> WHAT YOU ARE ASKED TO DO
Copy the lines below verbatim, starting at the line that contains "ข้ามไปยังเนื้อหาหลัก" and ending at the line that contains "Apostille / MFA / สถานทูตครบ", and include nothing else.

> SOURCE DATA
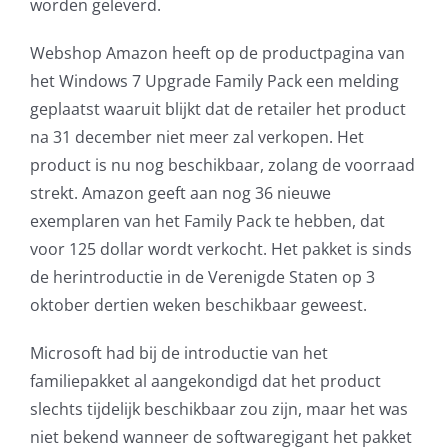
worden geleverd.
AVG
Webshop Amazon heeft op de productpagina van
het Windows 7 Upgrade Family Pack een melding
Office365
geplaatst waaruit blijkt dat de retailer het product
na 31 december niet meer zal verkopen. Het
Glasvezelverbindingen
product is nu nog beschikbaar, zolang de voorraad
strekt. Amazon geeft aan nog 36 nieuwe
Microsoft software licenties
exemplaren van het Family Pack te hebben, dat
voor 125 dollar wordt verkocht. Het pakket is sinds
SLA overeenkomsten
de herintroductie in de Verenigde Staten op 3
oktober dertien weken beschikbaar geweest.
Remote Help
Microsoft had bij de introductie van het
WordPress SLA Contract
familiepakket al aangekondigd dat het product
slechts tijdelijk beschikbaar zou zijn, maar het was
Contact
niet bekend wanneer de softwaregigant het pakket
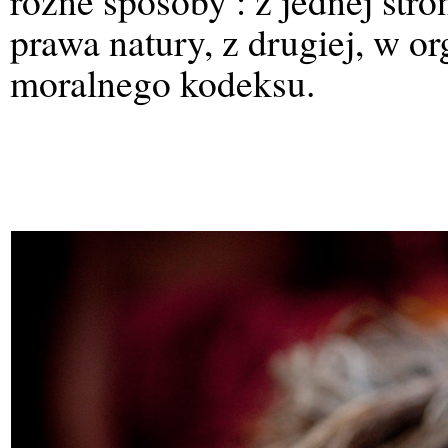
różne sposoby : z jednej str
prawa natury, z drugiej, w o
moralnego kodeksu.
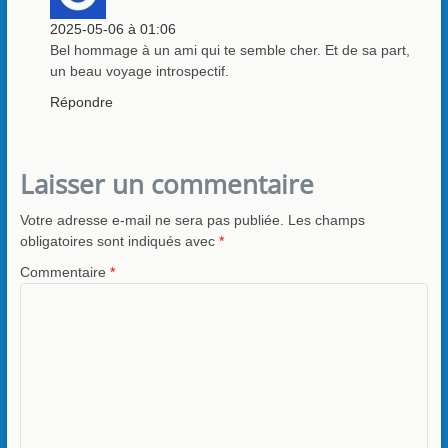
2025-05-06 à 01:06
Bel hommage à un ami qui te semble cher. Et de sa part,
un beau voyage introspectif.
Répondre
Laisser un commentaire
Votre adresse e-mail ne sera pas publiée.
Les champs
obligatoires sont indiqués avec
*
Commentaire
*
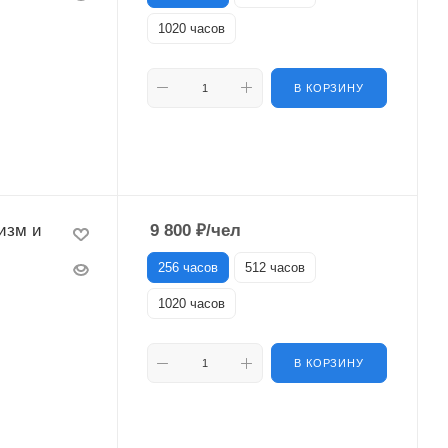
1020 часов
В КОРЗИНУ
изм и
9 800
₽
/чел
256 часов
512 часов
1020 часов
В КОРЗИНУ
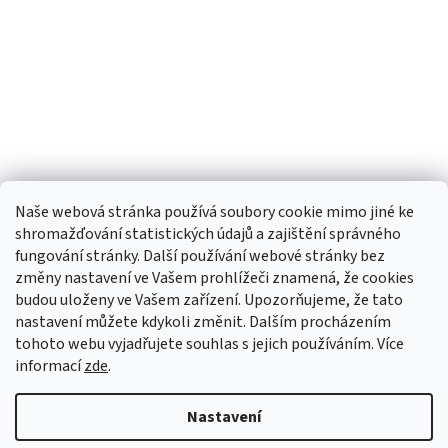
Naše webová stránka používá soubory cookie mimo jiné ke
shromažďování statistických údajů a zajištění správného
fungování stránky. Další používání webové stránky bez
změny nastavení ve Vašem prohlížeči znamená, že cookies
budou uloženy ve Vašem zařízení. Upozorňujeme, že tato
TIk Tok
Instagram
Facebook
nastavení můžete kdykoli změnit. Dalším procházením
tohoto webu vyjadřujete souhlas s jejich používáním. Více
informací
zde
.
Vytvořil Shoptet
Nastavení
--
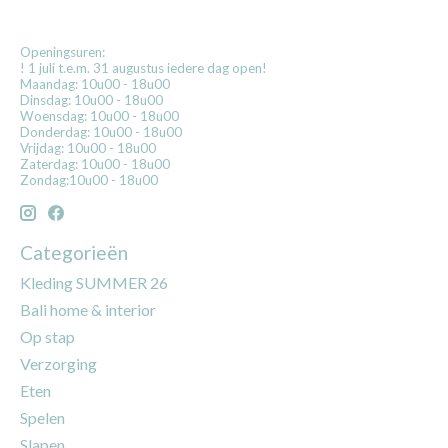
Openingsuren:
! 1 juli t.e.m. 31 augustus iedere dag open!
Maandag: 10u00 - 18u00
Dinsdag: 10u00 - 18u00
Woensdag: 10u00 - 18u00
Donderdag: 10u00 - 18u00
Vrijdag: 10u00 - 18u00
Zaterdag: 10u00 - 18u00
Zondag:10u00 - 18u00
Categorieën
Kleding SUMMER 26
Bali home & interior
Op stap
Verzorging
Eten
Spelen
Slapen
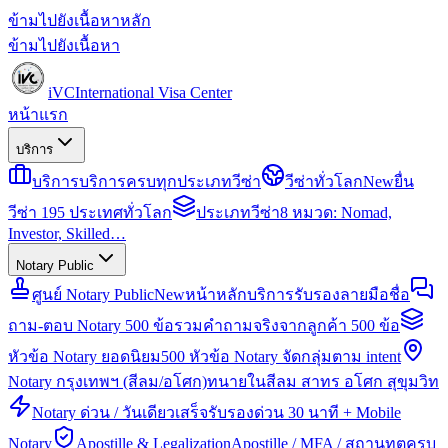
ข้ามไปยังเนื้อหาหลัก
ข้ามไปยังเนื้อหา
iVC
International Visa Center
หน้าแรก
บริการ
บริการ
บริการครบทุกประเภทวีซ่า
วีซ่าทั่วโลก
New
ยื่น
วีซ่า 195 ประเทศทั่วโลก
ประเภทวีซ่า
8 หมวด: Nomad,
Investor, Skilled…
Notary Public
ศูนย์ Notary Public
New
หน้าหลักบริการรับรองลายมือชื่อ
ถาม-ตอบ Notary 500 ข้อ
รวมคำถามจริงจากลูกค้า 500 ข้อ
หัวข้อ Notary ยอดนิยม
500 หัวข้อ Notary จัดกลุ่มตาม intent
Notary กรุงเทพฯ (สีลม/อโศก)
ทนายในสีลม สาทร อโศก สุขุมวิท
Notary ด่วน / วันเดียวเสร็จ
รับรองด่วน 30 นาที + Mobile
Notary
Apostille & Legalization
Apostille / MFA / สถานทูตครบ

> COMPLETED TASK
ข้ามไปยังเนื้อหาหลัก
ข้ามไปยังเนื้อหา
iVC
International Visa Center
หน้าแรก
บริการ
บริการ
บริการครบทุกประเภทวีซ่า
วีซ่าทั่วโลก
New
ยื่น
วีซ่า 195 ประเทศทั่วโลก
ประเภทวีซ่า
8 หมวด: Nomad,
Investor, Skilled…
Notary Public
ศูนย์ Notary Public
New
หน้าหลักบริการรับรองลายมือชื่อ
ถาม-ตอบ Notary 500 ข้อ
รวมคำถามจริงจากลูกค้า 500 ข้อ
หัวข้อ Notary ยอดนิยม
500 หัวข้อ Notary จัดกลุ่มตาม intent
Notary กรุงเทพฯ (สีลม/อโศก)
ทนายในสีลม สาทร อโศก สุขุมวิท
Notary ด่วน / วันเดียวเสร็จ
รับรองด่วน 30 นาที + Mobile
Notary
Apostille & Legalization
Apostille / MFA / สถานทูตครบ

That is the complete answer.